Treatment optimization through AI assistance
The impact of AI on treatment outcomes is significant. UMC Utrecht has launched four new research projects to further investigate the effectiveness of AI in cancer treatment. One significant development is that AI has accelerated the diagnosis of brain tumors during surgery from a week to just 1.5 hours, significantly improving the efficiency of treatments.

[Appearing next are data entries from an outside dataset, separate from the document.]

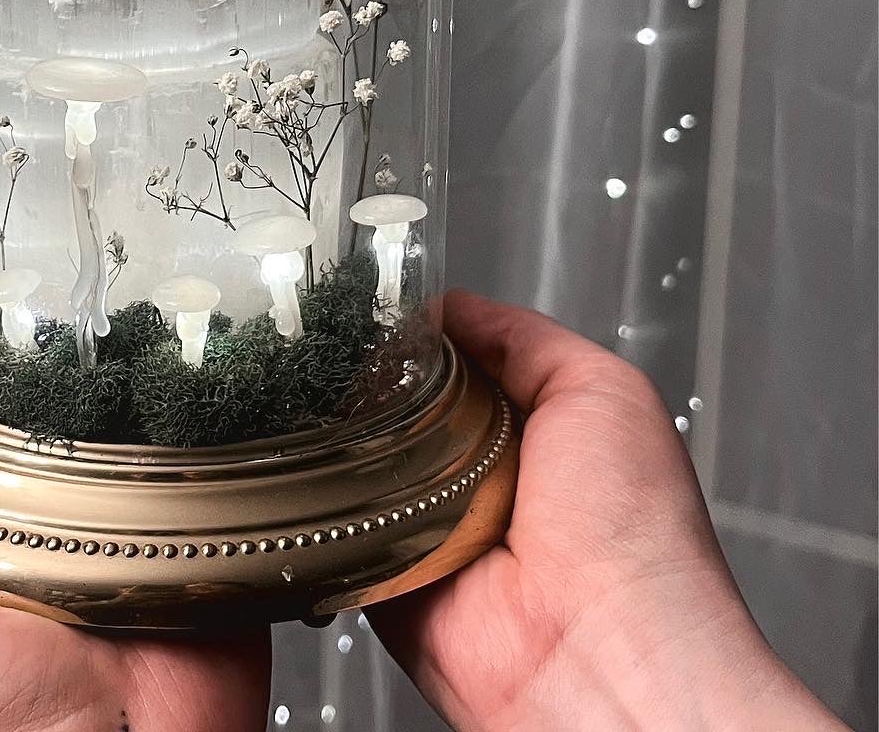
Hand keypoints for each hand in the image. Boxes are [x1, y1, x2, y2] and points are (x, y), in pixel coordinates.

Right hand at [370, 291, 846, 729]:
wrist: (600, 654)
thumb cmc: (634, 534)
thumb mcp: (603, 390)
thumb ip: (524, 339)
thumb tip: (449, 308)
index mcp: (527, 432)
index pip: (449, 361)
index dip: (418, 335)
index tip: (382, 309)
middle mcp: (472, 477)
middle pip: (391, 402)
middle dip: (373, 380)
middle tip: (360, 362)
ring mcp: (423, 525)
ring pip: (354, 455)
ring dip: (350, 438)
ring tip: (351, 418)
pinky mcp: (380, 573)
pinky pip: (331, 520)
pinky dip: (329, 500)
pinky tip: (334, 475)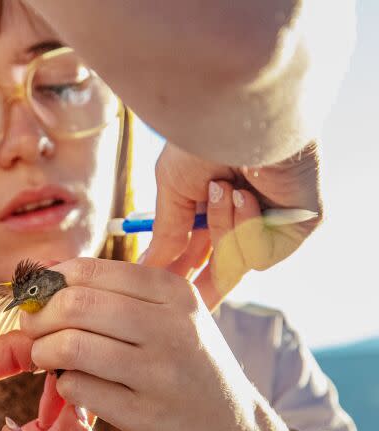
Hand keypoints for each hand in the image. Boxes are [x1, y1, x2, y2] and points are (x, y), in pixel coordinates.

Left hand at [21, 257, 290, 430]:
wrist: (232, 429)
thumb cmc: (186, 362)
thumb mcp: (169, 314)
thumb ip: (114, 290)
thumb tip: (44, 272)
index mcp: (173, 291)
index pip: (89, 270)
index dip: (49, 282)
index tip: (37, 297)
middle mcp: (171, 327)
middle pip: (74, 305)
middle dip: (38, 316)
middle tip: (32, 328)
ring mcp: (159, 373)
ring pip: (70, 347)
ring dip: (42, 352)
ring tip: (45, 357)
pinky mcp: (145, 415)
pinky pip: (78, 389)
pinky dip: (62, 385)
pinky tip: (72, 384)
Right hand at [143, 141, 322, 308]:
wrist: (245, 117)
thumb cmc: (206, 140)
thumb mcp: (172, 188)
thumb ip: (166, 233)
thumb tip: (148, 267)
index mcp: (212, 209)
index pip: (196, 255)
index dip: (176, 276)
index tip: (153, 291)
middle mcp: (243, 218)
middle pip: (222, 272)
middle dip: (198, 287)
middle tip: (178, 299)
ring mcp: (270, 225)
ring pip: (234, 262)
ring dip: (219, 228)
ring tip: (221, 188)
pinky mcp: (295, 229)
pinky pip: (258, 255)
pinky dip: (244, 228)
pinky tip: (244, 195)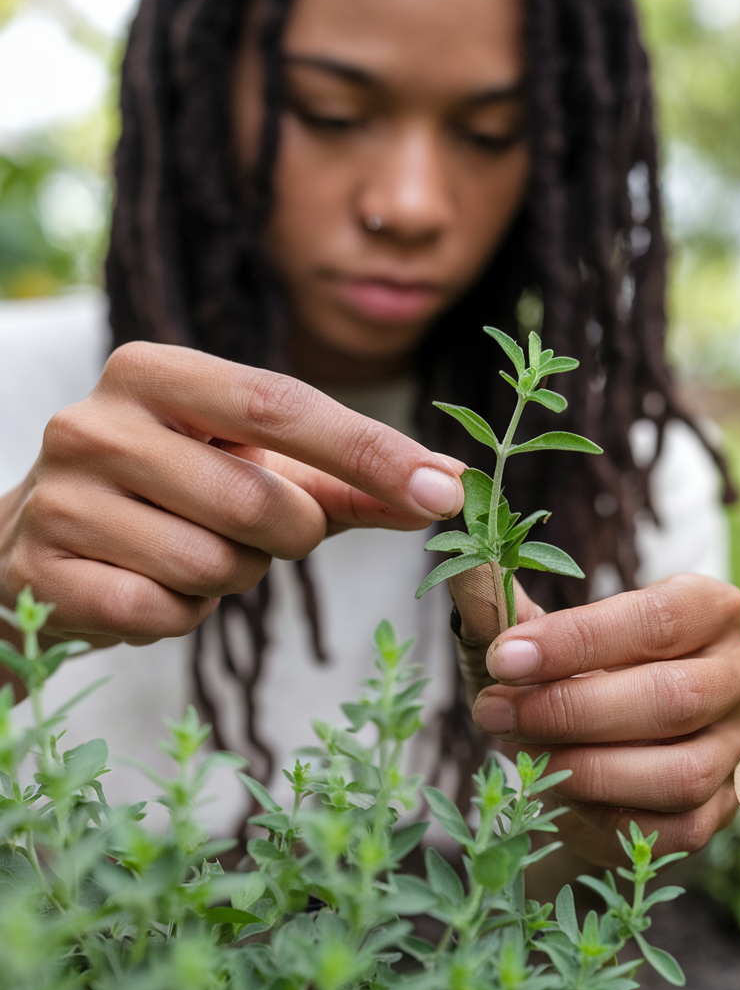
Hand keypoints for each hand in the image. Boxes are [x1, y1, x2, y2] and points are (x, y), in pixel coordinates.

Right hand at [0, 341, 464, 657]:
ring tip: (190, 554)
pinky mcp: (40, 570)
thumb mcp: (260, 469)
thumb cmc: (176, 495)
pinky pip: (161, 614)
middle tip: (256, 532)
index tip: (446, 492)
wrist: (44, 543)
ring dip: (232, 578)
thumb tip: (448, 484)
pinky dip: (180, 616)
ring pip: (214, 565)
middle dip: (288, 535)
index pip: (284, 405)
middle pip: (261, 500)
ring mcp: (60, 496)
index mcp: (158, 374)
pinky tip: (147, 586)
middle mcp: (97, 420)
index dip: (372, 453)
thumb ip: (349, 480)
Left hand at [450, 570, 739, 867]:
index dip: (578, 640)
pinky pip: (675, 829)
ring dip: (586, 769)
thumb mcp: (542, 631)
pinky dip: (608, 817)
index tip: (504, 657)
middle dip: (569, 710)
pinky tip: (558, 795)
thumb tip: (462, 566)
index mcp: (710, 609)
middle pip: (670, 698)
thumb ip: (506, 600)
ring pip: (679, 772)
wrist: (604, 736)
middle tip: (493, 711)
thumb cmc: (574, 669)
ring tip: (521, 753)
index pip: (657, 619)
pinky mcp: (724, 809)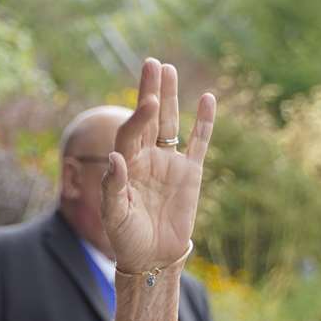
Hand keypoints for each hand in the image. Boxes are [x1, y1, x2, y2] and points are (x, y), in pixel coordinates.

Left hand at [101, 58, 215, 271]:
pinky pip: (199, 143)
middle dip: (150, 90)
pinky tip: (207, 99)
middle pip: (148, 118)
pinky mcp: (191, 173)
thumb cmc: (126, 237)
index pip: (131, 132)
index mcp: (126, 165)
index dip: (139, 116)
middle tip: (151, 62)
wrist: (152, 257)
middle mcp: (147, 158)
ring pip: (171, 123)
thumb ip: (113, 187)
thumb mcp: (115, 215)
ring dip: (170, 97)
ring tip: (169, 68)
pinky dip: (204, 123)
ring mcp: (169, 163)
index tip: (148, 102)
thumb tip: (114, 158)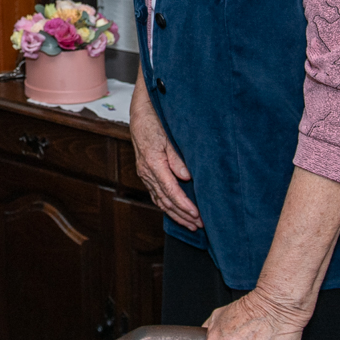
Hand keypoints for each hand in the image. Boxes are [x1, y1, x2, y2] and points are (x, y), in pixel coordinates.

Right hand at [129, 76, 199, 229]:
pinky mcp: (146, 173)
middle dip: (182, 215)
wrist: (140, 113)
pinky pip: (156, 195)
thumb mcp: (169, 137)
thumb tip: (186, 177)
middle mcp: (146, 172)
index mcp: (153, 164)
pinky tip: (176, 212)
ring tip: (191, 224)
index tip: (197, 215)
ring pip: (160, 201)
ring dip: (175, 214)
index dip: (184, 205)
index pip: (170, 191)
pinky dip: (167, 206)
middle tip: (199, 225)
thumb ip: (177, 158)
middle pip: (165, 201)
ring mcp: (145, 174)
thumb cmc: (156, 122)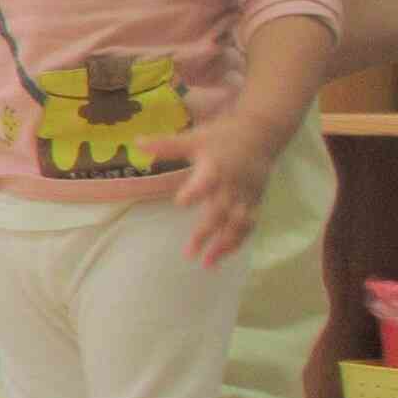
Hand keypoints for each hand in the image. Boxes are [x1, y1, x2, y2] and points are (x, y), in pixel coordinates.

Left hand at [146, 110, 284, 268]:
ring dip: (224, 245)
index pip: (207, 181)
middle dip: (206, 233)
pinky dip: (237, 242)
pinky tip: (221, 257)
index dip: (196, 191)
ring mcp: (246, 196)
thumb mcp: (193, 138)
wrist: (262, 133)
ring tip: (207, 264)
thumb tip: (136, 143)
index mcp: (216, 167)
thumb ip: (166, 145)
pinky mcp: (255, 202)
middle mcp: (232, 185)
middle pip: (221, 211)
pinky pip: (248, 225)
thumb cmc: (222, 137)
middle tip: (189, 253)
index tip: (182, 202)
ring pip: (238, 224)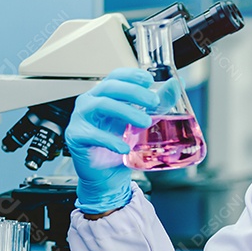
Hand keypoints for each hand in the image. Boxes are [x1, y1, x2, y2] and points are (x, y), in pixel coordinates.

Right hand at [65, 68, 157, 213]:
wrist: (108, 175)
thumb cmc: (122, 145)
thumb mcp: (143, 121)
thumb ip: (159, 104)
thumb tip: (176, 85)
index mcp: (105, 94)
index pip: (116, 76)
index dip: (132, 75)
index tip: (150, 80)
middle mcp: (90, 101)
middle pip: (110, 87)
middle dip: (134, 92)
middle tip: (154, 102)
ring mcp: (80, 117)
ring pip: (101, 104)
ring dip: (126, 111)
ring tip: (145, 122)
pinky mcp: (75, 136)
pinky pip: (92, 133)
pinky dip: (110, 140)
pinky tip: (124, 147)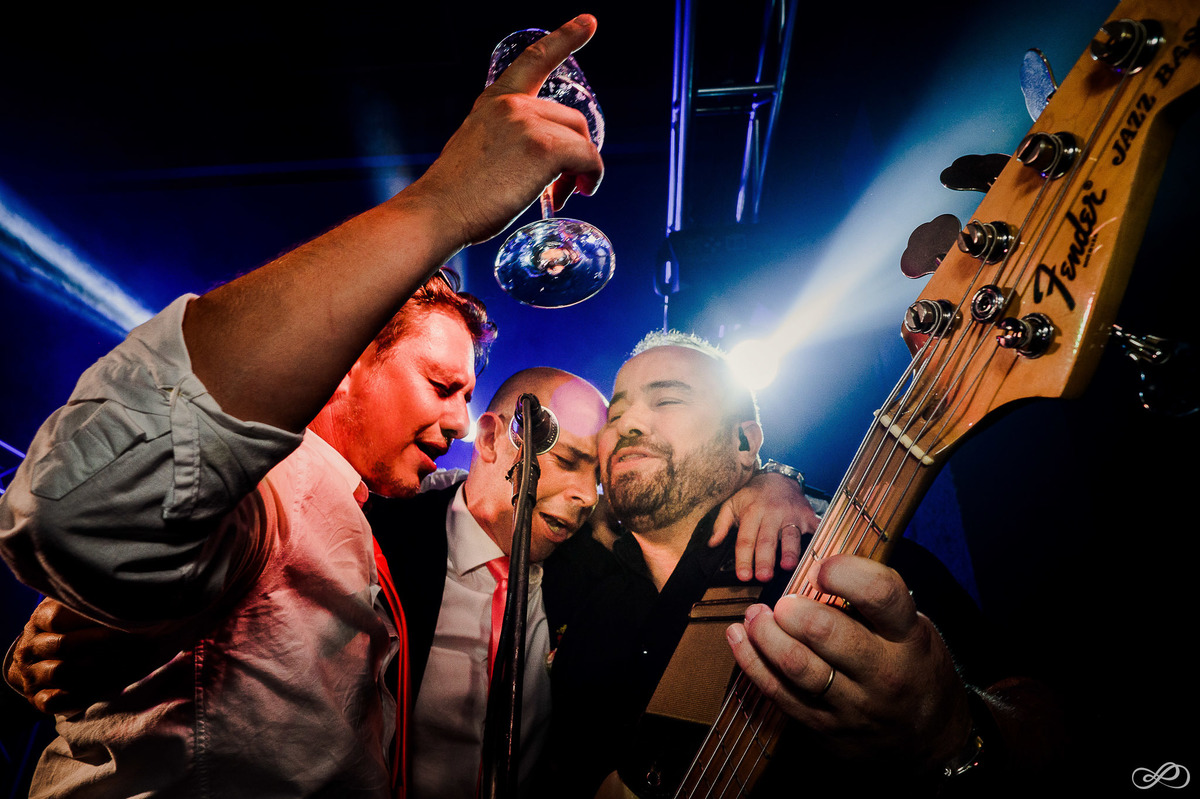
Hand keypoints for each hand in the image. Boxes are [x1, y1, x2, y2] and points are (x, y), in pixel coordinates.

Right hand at [5, 597, 149, 715]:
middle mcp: (30, 647)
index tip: (120, 619)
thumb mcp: (80, 608)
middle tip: (129, 641)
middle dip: (100, 642)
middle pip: (63, 644)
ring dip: (95, 668)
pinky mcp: (38, 698)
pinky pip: (55, 699)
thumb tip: (126, 589)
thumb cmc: (78, 628)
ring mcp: (31, 674)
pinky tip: (101, 686)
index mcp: (40, 619)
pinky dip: (80, 694)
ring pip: (60, 671)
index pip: (58, 617)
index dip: (92, 618)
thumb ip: (94, 601)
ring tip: (122, 662)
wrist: (47, 661)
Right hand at [404, 14, 604, 246]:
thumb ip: (506, 141)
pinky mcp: (544, 149)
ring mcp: (528, 123)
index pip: (534, 59)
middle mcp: (512, 105)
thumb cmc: (456, 196)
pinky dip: (592, 177)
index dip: (566, 38)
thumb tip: (536, 163)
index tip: (589, 22)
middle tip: (562, 186)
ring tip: (561, 195)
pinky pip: (589, 159)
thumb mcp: (478, 149)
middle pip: (570, 119)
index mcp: (495, 102)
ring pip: (581, 140)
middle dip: (573, 152)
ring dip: (580, 170)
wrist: (438, 212)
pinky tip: (581, 191)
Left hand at [709, 471, 818, 581]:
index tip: (743, 576)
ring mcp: (791, 514)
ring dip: (790, 552)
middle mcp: (772, 514)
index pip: (746, 539)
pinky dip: (816, 540)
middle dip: (765, 559)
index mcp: (752, 512)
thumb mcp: (732, 503)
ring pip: (790, 536)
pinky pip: (814, 529)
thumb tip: (712, 543)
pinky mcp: (807, 515)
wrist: (779, 476)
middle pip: (767, 540)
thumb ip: (721, 523)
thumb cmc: (753, 494)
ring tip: (788, 566)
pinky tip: (818, 554)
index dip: (744, 559)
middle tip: (763, 577)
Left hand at [725, 554, 972, 773]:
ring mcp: (852, 705)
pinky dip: (752, 662)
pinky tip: (738, 638)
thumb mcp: (913, 630)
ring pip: (797, 665)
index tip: (822, 568)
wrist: (931, 742)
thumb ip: (873, 604)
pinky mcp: (826, 729)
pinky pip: (779, 694)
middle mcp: (882, 672)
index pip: (879, 594)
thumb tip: (817, 566)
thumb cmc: (914, 668)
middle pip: (828, 633)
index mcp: (907, 637)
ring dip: (765, 634)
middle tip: (782, 602)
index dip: (845, 572)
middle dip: (793, 610)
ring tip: (754, 616)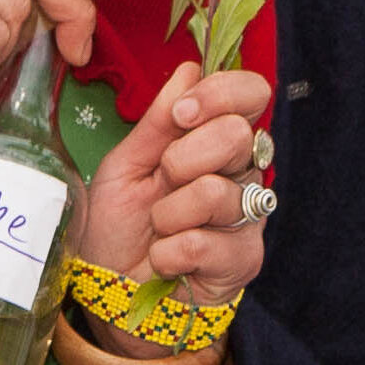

The study shows a clear correlation between physicians' confidence in AI and their willingness to follow AI recommendations. For HCC, a strong correlation was found between trust and acceptance of AI advice. Dutch experts, such as Jonas Teuwen of the Antoni van Leeuwenhoek, emphasize that AI will affect every aspect of care. However, as Wouter Kroese of Pacmed warns, implementing AI in healthcare is sometimes thought of too lightly. This underscores the importance of careful integration, where the physician's expertise remains central.
Dutch innovations
Dutch healthcare institutions are taking the lead in AI innovation for oncology. TNO has developed a solution for secure data analysis where privacy-sensitive information remains protected. The Amsterdam UMC is using AI to predict treatment outcomes and side effects. IKNL is working on AI models for the treatment of various cancer types. These developments join the international trend in which AI systems are becoming increasingly sophisticated in supporting clinical decision-making. Azam Nurmohamed of Amsterdam UMC sums up the development for the moment, “AI will not replace the employee, but will become a co-pilot in healthcare.”